Caminhamos em silêncio por um tempo.

— Posso te pedir uma coisa? — ele perguntou.

— Claro!

— Podemos treinar um pouco hoje depois da aula? Preciso melhorar para os jogos.

— Podemos sim! Na verdade, já trouxe minha roupa de treino. Ia para a academia depois, mas posso treinar com você.

— Valeu!

— Só uma coisa... Hoje acho que vou sentar ao lado da Nanda, tá? Ontem ela ficou meio isolada, e eu sentei com você. Não sei se seria legal fazer isso de novo.

— Parecemos dois adolescentes.

— A vida é um eterno Ensino Médio, né?

Rimos juntos.

— Tem razão. Mas tudo bem, senta com ela. Nos vemos depois da aula então.

E assim foi. Sentei ao lado da Fernanda e do Eduardo, enquanto Hugo ficou um pouco mais distante.

Depois da aula, encontrei Hugo no local de treino. Ainda estava apreensivo, lembrando do sonho. Mas, ao chegar, vi que ele já estava trocado.

— Vim um pouco antes, não aguentava mais aquela aula — disse ele, ao me ver.

— Tudo bem. Vou me trocar rápido e te encontro na pista.

Troquei de roupa e logo estávamos lá, correndo juntos. Nos aquecemos com uma volta e depois partimos para o treino de verdade. Quase uma hora depois, caímos exaustos na pista.
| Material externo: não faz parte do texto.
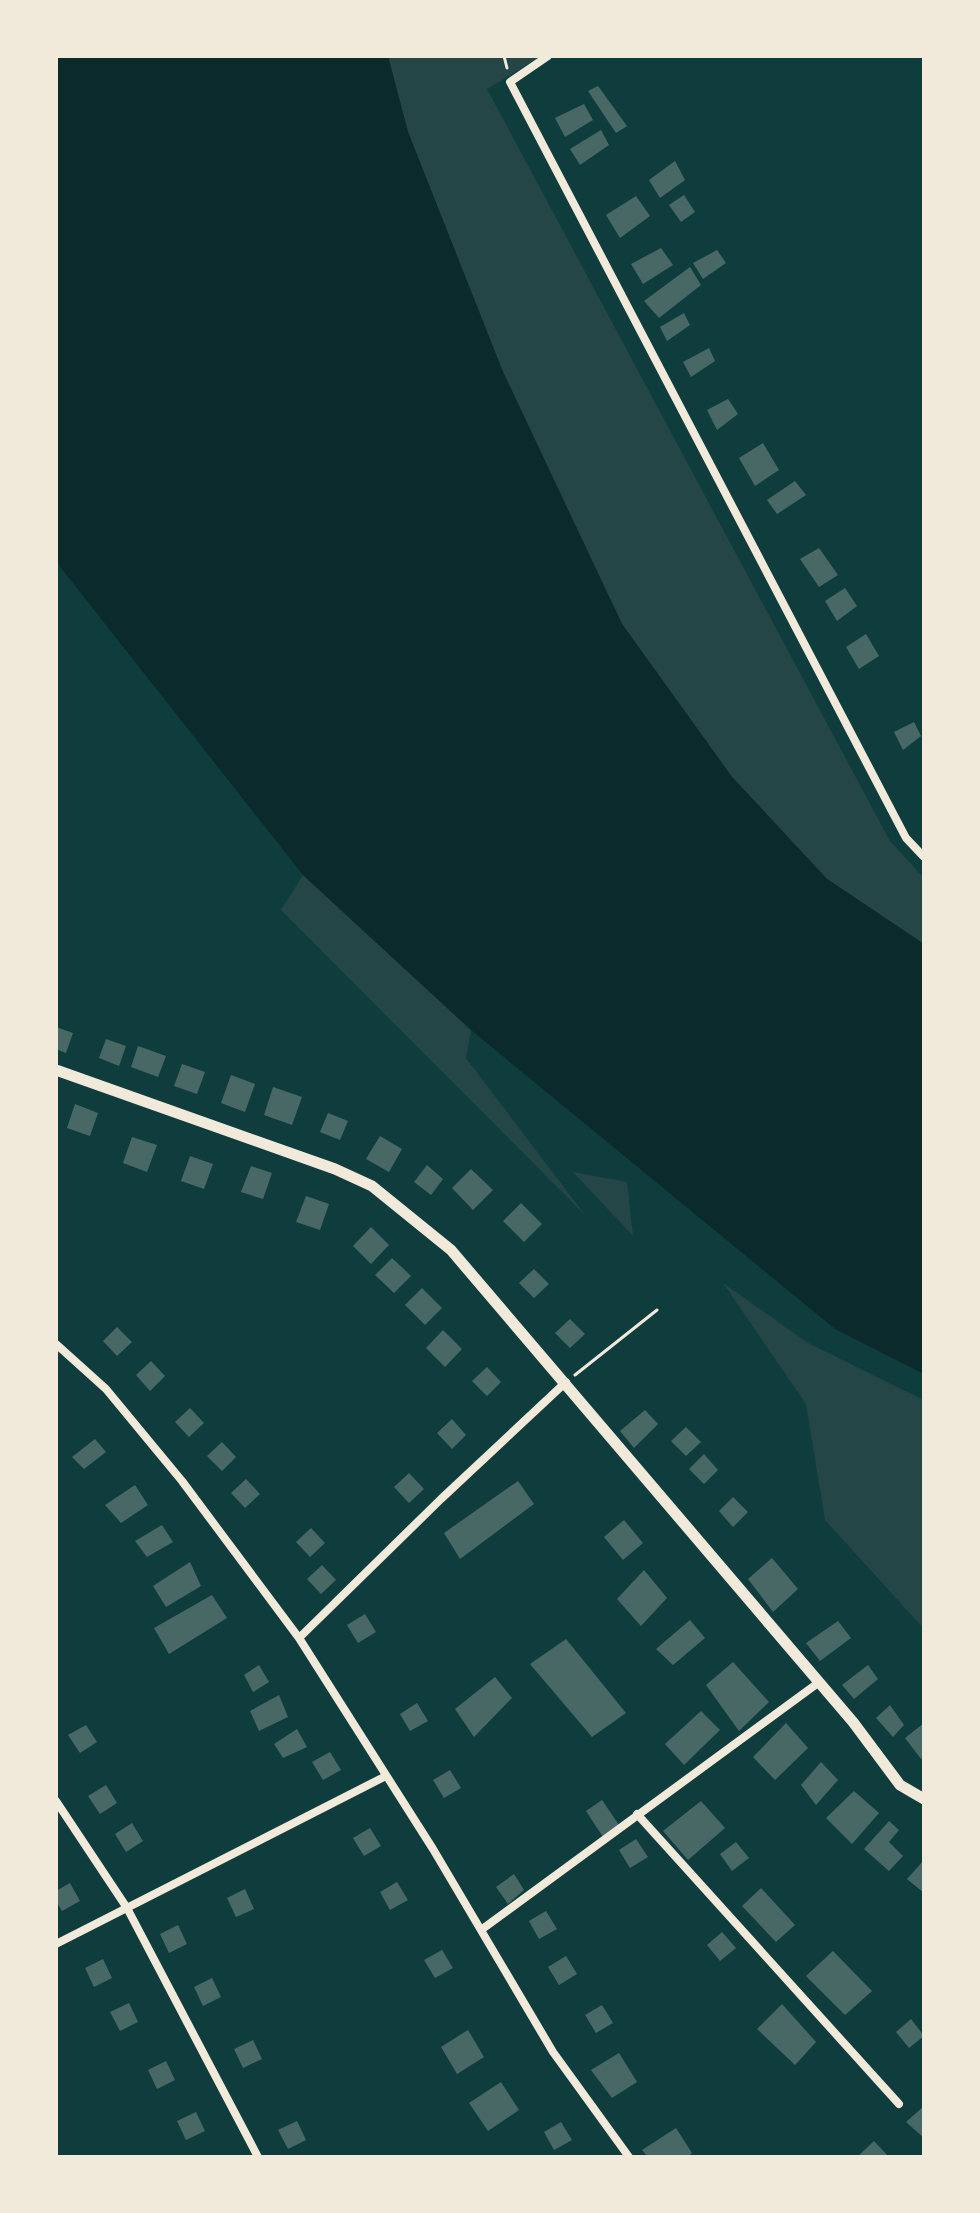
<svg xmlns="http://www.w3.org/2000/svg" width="980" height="2213" viewBox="0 0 980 2213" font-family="'Source Sans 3',sans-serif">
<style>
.green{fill:#244646}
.water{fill:#0a2a2b}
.building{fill:#486865}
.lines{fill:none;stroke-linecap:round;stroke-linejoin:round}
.path{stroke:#f1e9da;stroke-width:3}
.minor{stroke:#f1e9da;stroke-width:8}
.secondary{stroke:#f1e9da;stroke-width:11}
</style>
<rect width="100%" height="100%" fill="#0f3d3e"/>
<path class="green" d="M388,56h153l-54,33 403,752 34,37v66l-97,-65 -95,-102 -110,-153 -119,-252 -95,-240z
M303,875l168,155 -5,28 119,157 -304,-305z
M573,1172l54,10 6,54z
M723,1283l85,60 116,57v229l-99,-109 -19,-116z"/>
<path class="water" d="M56,56h332l20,76 95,240 119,252 110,153 95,102 97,65v430l-89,-45 -364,-299 -168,-155 -242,-307 -5,-11z"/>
<path class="building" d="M598,86l29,40 -11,7 -28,-42z
M584,104l9,16 -28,17 -10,-19z
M601,130l8,15 -29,20 -10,-16z
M675,161l10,19 -25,18 -11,-18z
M684,195l11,17 -14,10 -12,-17z
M636,196l14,20 -30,22 -14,-23z
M661,248l12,17 -30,19 -12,-20z
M717,250l9,13 -23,16 -10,-16z
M690,267l11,18 -42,33 -15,-17z
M684,313l6,12 -23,16 -7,-14z
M709,348l6,13 -24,16 -8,-15z
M728,399l10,15 -21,16 -10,-20z
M763,443l16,27 -24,16 -16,-28z
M795,481l11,14 -29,19 -10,-14z
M819,548l19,27 -19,12 -19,-28z
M845,588l12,18 -20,15 -12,-20z
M866,634l13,22 -20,13 -13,-22z
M914,722l7,14 -18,14 -9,-18z
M56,1027l17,6 -7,20 -10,-4z
M106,1039l20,7 -7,20 -20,-8z
M138,1046l28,10 -8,21 -27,-10z
M182,1064l23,8 -8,22 -23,-8z
M231,1075l24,9 -10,28 -24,-9z
M273,1087l29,10 -10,28 -28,-10z
M75,1104l23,9 -8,23 -23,-8z
M328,1113l20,8 -8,19 -20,-8z
M380,1136l22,13 -13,23 -23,-13z
M132,1137l25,8 -10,27 -24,-9z
M190,1156l23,8 -9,25 -23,-8z
M427,1165l16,14 -12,16 -17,-13z
M251,1166l21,7 -9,26 -22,-7z
M471,1169l22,21 -20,20 -21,-22z
M306,1196l23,8 -9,26 -24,-8z
M521,1203l21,21 -18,18 -21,-21z
M371,1227l18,18 -18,19 -18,-18z
M392,1258l19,18 -17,17 -19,-18z
M534,1269l15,15 -15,14 -15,-15z
M422,1288l20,20 -17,17 -20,-20z
M570,1319l15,15 -15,14 -15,-15z
M117,1327l15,15 -15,14 -14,-15z
M443,1330l19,19 -17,18 -19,-19z
M151,1361l14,15 -15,15 -14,-16z
M487,1367l14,15 -14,14 -15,-15z
M190,1408l14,15 -15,14 -14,-15z
M645,1410l13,14 -24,24 -14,-17z
M452,1419l14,16 -14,14 -15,-16z
M686,1427l15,15 -15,14 -15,-15z
M95,1439l11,13 -22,17 -12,-12z
M222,1442l14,15 -14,14 -15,-15z
M704,1454l14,16 -14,14 -15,-15z
M409,1473l15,16 -15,14 -15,-16z
M246,1479l14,15 -15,14 -14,-15z
M518,1481l16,23 -74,55 -16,-26z
M135,1485l13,20 -27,18 -16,-18z
M733,1497l15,15 -15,15 -14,-16z
M624,1520l19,23 -20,17 -19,-23z
M162,1525l11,17 -26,15 -12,-16z
M311,1528l14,15 -15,14 -14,-15z
M772,1558l26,31 -25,23 -25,-33z
M190,1562l11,24 -35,21 -13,-21z
M322,1565l14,15 -15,14 -14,-15z
M644,1570l23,28 -26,28 -24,-27z
M212,1595l15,23 -58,36 -15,-26z
M365,1614l11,18 -18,11 -11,-18z
M690,1620l15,18 -32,27 -17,-16z
M838,1621l13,17 -31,23 -14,-18z
M566,1639l60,74 -34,24 -62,-73z
M733,1662l36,40 -30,29 -33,-46z
M259,1665l10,17 -16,10 -9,-17z
M868,1665l10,14 -24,20 -12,-14z
M495,1677l17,21 -38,39 -19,-28z
M279,1695l9,22 -29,14 -9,-20z
M417,1703l11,18 -18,10 -10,-17z
M890,1705l14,20 -11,12 -17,-19z
M701,1711l19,19 -36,35 -19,-21z
M786,1723l22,25 -33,32 -22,-23z
M924,1723v34l-3,2 -16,-21z
M86,1725l11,17 -17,11 -12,-18z
M297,1729l10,18 -24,11 -9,-14z
M330,1752l11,18 -18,10 -11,-18z
M821,1762l17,18 -22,25 -15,-20z
M450,1770l11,18 -17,10 -11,-18z
M106,1785l11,18 -17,11 -12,-18z
M854,1791l25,22 -27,31 -26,-26z
M602,1800l17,25 -16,12 -17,-26z
M701,1801l24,27 -37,32 -25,-29z
M889,1821l10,9 -10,12 14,14 -14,15 -25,-22z
M132,1823l11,18 -17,11 -11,-18z
M370,1828l11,18 -17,10 -11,-18z
M636,1839l12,18 -18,11 -11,-18z
M736,1842l13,16 -17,13 -12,-17z
M924,1860v33l-17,-14z
M514,1874l10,16 -16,14 -12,-17z
M397,1882l11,18 -18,10 -10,-18z
M70,1883l10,18 -18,10 -6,-10v-10z
M761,1888l34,37 -19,17 -34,-36z
M245,1889l9,20 -18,8 -9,-19z
M546,1911l11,18 -18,10 -10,-18z
M178,1925l9,19 -18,9 -9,-19z
M722,1932l14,16 -16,13 -13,-16z
M442,1950l11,18 -18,10 -11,-18z
M833,1951l39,40 -27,24 -39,-39z
M566,1956l11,18 -18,11 -11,-18z
M103,1959l9,19 -18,9 -9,-19z
M212,1978l9,19 -18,9 -9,-19z
M129,2003l9,19 -18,9 -10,-19z
M782,2004l34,38 -21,23 -38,-36z
M602,2005l11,18 -17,10 -11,-18z
M911,2019l13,17 -15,12 -13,-16z
M468,2030l16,27 -27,17 -16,-27z
M253,2040l9,19 -19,9 -9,-19z
M619,2053l18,29 -25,16 -21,-28z
M166,2061l9,19 -18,9 -9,-19z
M501,2082l18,28 -31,21 -19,-28z
M924,2106v32l-18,-16z
M196,2112l9,19 -19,9 -9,-19z
M297,2121l9,19 -18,9 -10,-19z
M561,2122l11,18 -18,10 -10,-18z
M676,2128l16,25 -4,4h-40l-6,-7z
M874,2141l15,16h-32z"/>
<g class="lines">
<path class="path" d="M504,56l3,12
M575,1375l82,-65"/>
<path class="minor" d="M548,56l-38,26 396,756 18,19
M56,1344l50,45 76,92 117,157 134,211 120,203 76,105
M299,1638l142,-139 125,-117
M56,1801l71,107 131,249
M637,1814l262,290
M481,1930l337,-247
M56,1944l330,-168"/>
<path class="secondary" d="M56,1070l279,99 37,17 79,64 402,472 47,63 24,14"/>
</g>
<rect width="980" height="2213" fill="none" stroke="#f1e9da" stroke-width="116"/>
</svg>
— Hoje rendeu bastante! — disse Hugo, ofegante.

— Com certeza!

— A gente devia tirar uma foto pra registrar.

— Assim, todo acabado?

— Claro! Pra mostrar que a gente treinou de verdade.

Tiramos uma selfie deitados no chão, suados e sorrindo.
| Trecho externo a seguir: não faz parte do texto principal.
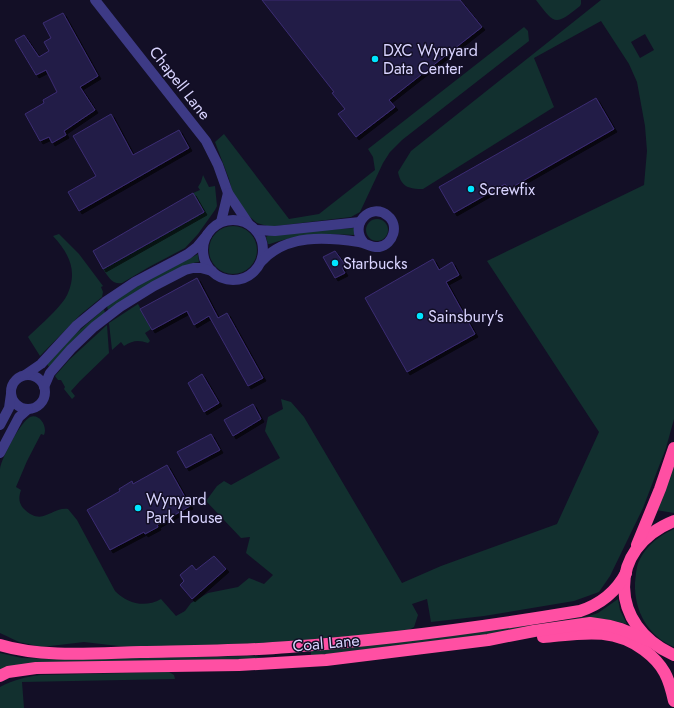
<svg xmlns="http://www.w3.org/2000/svg" width="674" height="708" viewBox="0 0 674 708" font-family="Jost,sans-serif">
	<style>
		.green { fill: #12302f; fill-rule: evenodd }
		.building { fill: #241b47; stroke: #3b2d73; filter: url(#shadow) }
		.lines { fill: none; stroke-linecap: round; stroke-linejoin: round }
		.minor { stroke: #3d3a85; stroke-width: 10 }
		.highway { stroke: #ff4fa3; stroke-width: 12 }
		.poi-dot { fill: #00e5ff; stroke: #130f26; stroke-width: 1.5 }
		.labels { text-anchor: middle; dominant-baseline: central; stroke-width: 3; stroke-linejoin: round; paint-order: stroke }
		.poi-label { font-size: 16px; fill: #d9d4ff; stroke: #130f26; text-anchor: start }
		.street-label { font-size: 16px; fill: #d9d4ff; stroke: #130f26 }
	</style>
	<defs>
		<filter id="shadow"><feDropShadow dx="3" dy="3" stdDeviation="0" flood-color="#0009"/></filter>
	</defs>
	<rect width="100%" height="100%" fill="#130f26"/>
	<g class="green">
		<path d="M 536,0 L 581,0 L 581,4 L 580,6 C 555,26 555,25 536,0 Z"/>
		<path d="M 601,0 L 674,0 L 674,419 L 666,448 L 643,508 L 610,576 L 599,592 L 574,601 L 484,616 L 431,622 L 427,599 L 412,604 L 418,615 L 414,627 L 407,631 L 250,646 L 127,647 L 84,642 L 42,647 L 19,642 L 0,633 C 0,595 0,558 0,521 C 0,504 0,485 0,469 C 1,459 21,421 30,417 C 39,413 48,426 44,435 L 41,434 L 27,461 L 16,487 L 21,490 C 19,496 18,502 23,508 C 43,528 50,507 68,509 L 77,520 L 115,591 C 128,604 145,608 161,599 L 176,616 L 185,611 L 191,603 L 208,593 L 238,587 L 249,578 L 264,584 L 273,575 L 246,553 L 250,537 L 241,538 L 206,501 L 217,486 L 224,481 L 231,485 L 280,458 L 265,431 L 268,417 L 283,409 L 281,399 L 291,402 L 304,417 L 402,583 L 441,566 L 557,524 L 599,432 L 487,261 L 644,185 L 647,151 L 645,126 L 637,82 L 629,64 L 601,21 L 534,58 L 554,107 L 423,189 C 409,189 401,187 398,172 L 411,151 ZM 645,34 L 654,50 L 640,58 L 631,42 Z"/>
		<path d="M 524,27 L 528,31 L 529,41 L 402,140 L 390,152 L 383,163 L 360,212 L 351,217 L 276,226 L 267,226 L 257,223 L 250,217 L 238,203 L 233,194 L 229,179 L 215,142 L 224,134 L 289,219 L 319,214 L 375,170 L 373,157 L 368,149 Z"/>
		<path d="M 203,175 L 209,187 L 215,186 L 217,206 L 215,210 L 198,234 L 185,248 L 149,267 L 122,283 C 112,285 108,276 103,269 L 144,246 L 133,227 L 137,225 L 147,244 L 204,212 L 193,193 L 200,190 L 198,187 L 201,182 Z"/>
		<circle cx="377" cy="230" r="11"/>
		<circle cx="233" cy="250" r="24"/>
		<path d="M 354,228 L 354,235 C 325,233 297,234 270,244 L 268,244 L 266,237 L 269,235 L 325,230 Z"/>
		<path d="M 59,234 L 79,254 L 103,286 L 101,287 L 103,292 L 102,297 L 80,315 L 40,356 L 28,337 C 39,326 63,306 68,293 C 78,270 68,252 53,236 Z"/>
		<path d="M 198,254 L 199,262 C 189,263 181,268 172,272 C 149,283 129,296 108,311 L 107,306 L 139,285 Z"/>
		<path d="M 138,304 L 151,329 L 145,333 L 150,341 L 148,343 C 139,340 133,340 124,346 L 121,342 L 112,350 L 109,323 Z"/>
		<path d="M 104,309 L 105,313 L 49,367 L 47,364 L 73,336 Z"/>
		<path d="M 107,325 L 109,353 L 80,381 L 71,391 L 75,396 L 72,399 L 64,389 L 65,387 L 61,380 L 58,380 L 55,376 L 69,360 Z"/>
		<path d="M 674,459 L 674,513 L 656,510 Z"/>
		<path d="M 674,529 L 674,647 C 648,636 634,611 635,583 C 636,575 636,566 640,559 C 647,545 660,535 674,529 Z"/>
		<path d="M 618,599 L 620,610 L 627,624 L 605,619 L 513,632 L 311,656 L 311,651 L 548,623 L 589,616 L 598,613 Z"/>
		<path d="M 0,653 L 22,658 L 65,659 L 250,656 L 263,657 L 247,660 L 0,670 Z"/>
		<path d="M 169,672 L 174,675 L 175,679 L 22,682 L 24,708 L 0,708 L 0,687 C 13,680 25,677 40,675 Z"/>
	</g>
	<g class="building">
		<path d="M 262,0 L 460,0 L 482,27 L 389,100 L 395,107 L 356,137 L 338,114 L 345,109 L 332,93 L 334,92 Z"/>
		<path d="M 63,13 L 98,76 L 80,87 L 95,110 L 64,131 L 66,135 L 52,143 L 49,137 L 40,141 L 25,114 L 44,103 L 43,100 L 57,92 L 46,70 L 36,75 L 15,40 L 24,35 L 39,57 L 49,51 L 44,42 L 51,38 L 43,23 Z"/>
		<path d="M 596,98 L 614,129 L 509,189 L 505,184 L 454,213 L 439,187 Z"/>
		<path d="M 111,114 L 133,155 L 179,130 L 189,148 L 79,211 L 68,192 L 96,176 L 73,136 Z"/>
		<path d="M 193,193 L 204,212 L 103,269 L 93,251 Z"/>
		<path d="M 335,251 L 346,266 L 342,268 L 345,273 L 335,278 L 323,257 Z"/>
		<path d="M 433,259 L 439,270 L 452,262 L 459,275 L 446,282 L 475,334 L 407,372 L 365,298 Z"/>
		<path d="M 197,278 L 218,318 L 227,313 L 263,378 L 248,386 L 209,316 L 194,325 L 187,311 L 152,330 L 140,309 Z"/>
		<path d="M 202,374 L 219,403 L 204,412 L 188,383 Z"/>
		<path d="M 253,404 L 261,419 L 233,436 L 224,420 Z"/>
		<path d="M 211,434 L 220,450 L 186,468 L 177,452 Z"/>
		<path d="M 167,465 L 190,506 L 157,525 L 158,527 L 145,534 L 144,532 L 110,550 L 87,510 L 120,491 L 119,489 L 132,481 L 133,484 Z"/>
		<path d="M 214,556 L 226,569 L 192,599 L 180,585 L 184,581 L 180,575 L 192,565 L 196,570 Z"/>
	</g>
	<g class="lines">
		<g class="minor">
			<path d="M 95,0 L 206,141 L 218,165 L 228,193 L 248,223"/>
			<circle cx="233" cy="250" r="30"/>
			<path d="M 221,222 L 228,193"/>
			<path d="M 256,230 L 275,231 L 360,222"/>
			<path d="M 262,261 C 286,234 326,237 359,242 C 366,243 372,248 379,247 C 394,244 399,225 388,216 C 371,201 348,225 364,243"/>
			<circle cx="28" cy="392" r="17"/>
			<path d="M 25,375 L 41,364 L 77,325 L 105,302 L 135,282 L 188,254 L 197,247 L 207,235"/>
			<path d="M 44,387 L 50,373 L 71,349 L 94,327 L 120,307 L 154,286 L 185,270 L 193,268 L 201,268 L 212,271"/>
			<path d="M 0,425 L 9,408 L 11,394"/>
			<path d="M 0,453 L 19,417 L 28,409"/>
		</g>
		<g class="highway">
			<path d="M 674,521 C 606,548 609,627 674,655"/>
			<path d="M 637,545 L 660,489 L 674,448"/>
			<path d="M 543,637 C 579,634 612,626 644,650 C 664,665 669,678 674,701"/>
			<path d="M 0,645 C 42,658 97,653 141,652 C 191,651 240,651 289,647 C 387,640 484,627 580,611 C 601,604 616,592 626,573"/>
			<path d="M 0,676 L 8,672 L 36,668 L 239,665 L 326,660 L 488,640 L 534,631 L 590,623 L 610,626 L 621,629 L 650,641"/>
		</g>
	</g>
	<g class="poi-dot">
		<circle cx="375" cy="59" r="4"/>
		<circle cx="471" cy="189" r="4"/>
		<circle cx="335" cy="263" r="4"/>
		<circle cx="420" cy="316" r="4"/>
		<circle cx="138" cy="508" r="4"/>
	</g>
	<g class="labels">
		<g class="poi-label">
			<text x="383" y="50">DXC Wynyard<tspan x="383" dy="18">Data Center</tspan></text>
			<text x="479" y="189">Screwfix</text>
			<text x="343" y="263">Starbucks</text>
			<text x="428" y="316">Sainsbury's</text>
			<text x="146" y="499">Wynyard<tspan x="146" dy="18">Park House</tspan></text>
		</g>
		<g class="street-label">
			<text transform="translate(180 83) rotate(52)">Chapell Lane</text>
			<text transform="translate(326 643) rotate(-5)">Coal Lane</text>
		</g>
	</g>
</svg>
— Agora, banho! — disse ele, estendendo a mão para me ajudar a levantar.

Naquele momento, o sonho voltou à mente. Pensei duas vezes antes de ir ao vestiário com ele.

— Acho que vou tomar banho em casa. É logo ali, e ainda aproveito pra estudar um pouco mais cedo.

— Tá certo. Acho que vou fazer o mesmo. Vamos pegar nossas coisas então.